▶ [ACTIVITY] All of the entries below should be returned verbatim, apart from the pictures.

[[ INFORMATION GIVEN open ]]

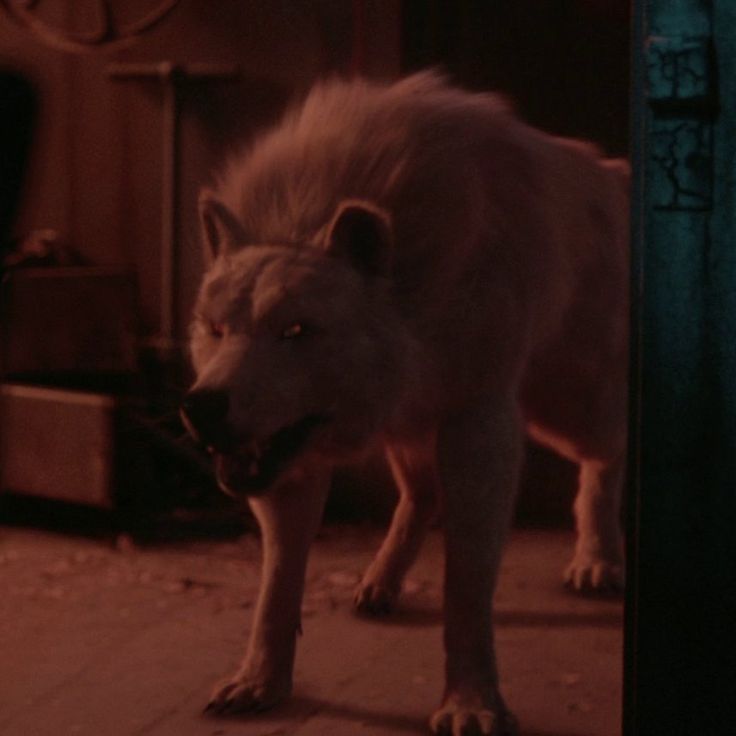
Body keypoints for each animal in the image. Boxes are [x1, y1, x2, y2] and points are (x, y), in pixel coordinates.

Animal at [180, 73, 628, 736]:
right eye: (215, 328)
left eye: (295, 330)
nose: (201, 407)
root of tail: (619, 177)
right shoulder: (293, 465)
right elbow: (276, 587)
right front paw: (260, 683)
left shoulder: (479, 423)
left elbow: (466, 591)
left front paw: (471, 704)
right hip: (411, 429)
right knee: (422, 497)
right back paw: (380, 583)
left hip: (570, 411)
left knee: (604, 461)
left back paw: (597, 561)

[[ INFORMATION GIVEN closed ]]

▶ [RESPONSE BOX]
Body keypoints for each animal in the image. Boxes are [x1, y1, x2, y2] and points are (x, y), in pixel coordinates.

Animal at [180, 73, 628, 736]:
right eye: (215, 328)
left eye: (295, 330)
nose: (201, 407)
root of tail: (619, 177)
right shoulder: (293, 465)
right elbow: (276, 587)
right front paw: (260, 683)
left shoulder: (479, 423)
left elbow: (466, 591)
left front paw: (471, 704)
right hip: (411, 429)
right knee: (422, 497)
right back paw: (380, 583)
left hip: (570, 411)
left knee: (604, 461)
left back paw: (597, 561)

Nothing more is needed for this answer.